Allegra abrió los ojos.

—¿Vas a dar al bebé en adopción? —dijo de golpe, llevándose una mano al pecho—. Oh, Isa… —la abrazó—. Sabía que lo pensarías mejor. No estás lista para ser madre todavía.

Isabella se apartó como si la hubiera empujado.

Instintivamente se llevó una mano al vientre.

—¡Pensé que me apoyabas! —gritó, herida—. Creí que eras la única que me entendía.

—Claro que te amo —respondió Allegra, intentando tocarla de nuevo—, pero no estás preparada. Mamá no te lo dijo bien, fue cruel, pero… tiene razón en algo.

—¿También tú? —susurró Isabella, devastada.

—No te digo que abortes, obviamente ya no se puede—aclaró—. Jamás te diría eso. Pero dar a tu hijo un futuro mejor también es amor. Y tú ahora mismo no puedes dárselo. Papá no va a ayudarte. No tienes estabilidad. ¿Crees que Lucy podrá tenerte ahí todo el embarazo?

Isabella sintió que algo se rompía dentro de ella.

Tomó su bolso y se dirigió a la puerta.

—Isa, espera —rogó Allegra—. No te vayas así.

Isabella se detuvo, respiró hondo y habló sin girarse.

—¿Sabes qué es lo peor? Vine hasta aquí para ayudarte. Vine a decirte que tu esposo está metido en algo muy grave. Vine porque te amo y porque quería evitarte lo que se viene.

Allegra guardó silencio.

—Ektor robó cinco millones de euros—continuó Isabella, con la voz quebrada—. Y el hombre al que robó no va a parar hasta verlo en la cárcel. Tú y Anton van a quedar en medio. Vine a buscar una solución. Pero ya no importa.

Se giró apenas.

—No me llames más. Para mí, hoy dejaste de ser mi hermana.

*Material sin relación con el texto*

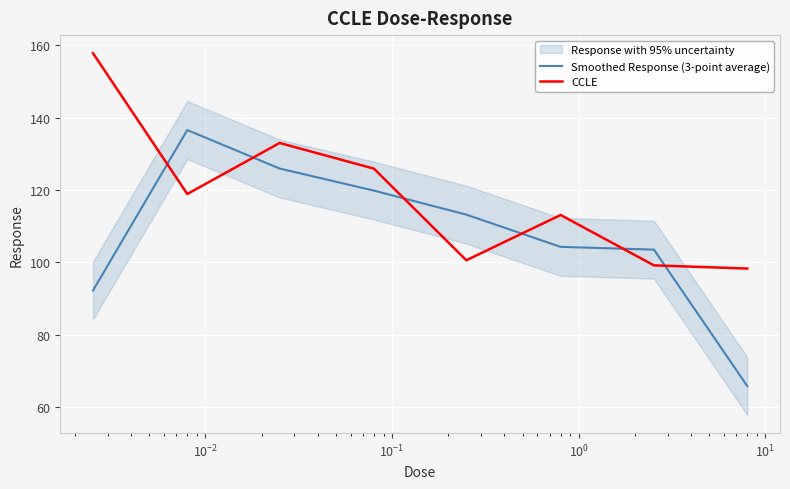

Reading left to right, list all the values displayed in this chart.

Smoothed Response (3-point average): 92.2	136.6	125.9	119.8	113.2	104.3	103.5	65.8
CCLE: 157.8	118.9	133.0	125.9	100.6	113.1	99.2	98.3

Salió sin esperar respuesta.

Caminó sin rumbo durante largo rato. No quería volver al apartamento de Lucy. Sabía que no podía quedarse allí para siempre. Era una carga. Ya se lo habían insinuado.

Cuando finalmente regresó, se dejó caer en la cama y se durmió de puro agotamiento.

Horas después, unos golpes en la puerta la despertaron.

Se levantó adormilada, con shorts y una camiseta de tirantes, y abrió creyendo que era Irene.

No lo era.

—Buenas noches, Isabella —dijo Leo Peterson, de pie frente a ella—. ¿Puedo pasar?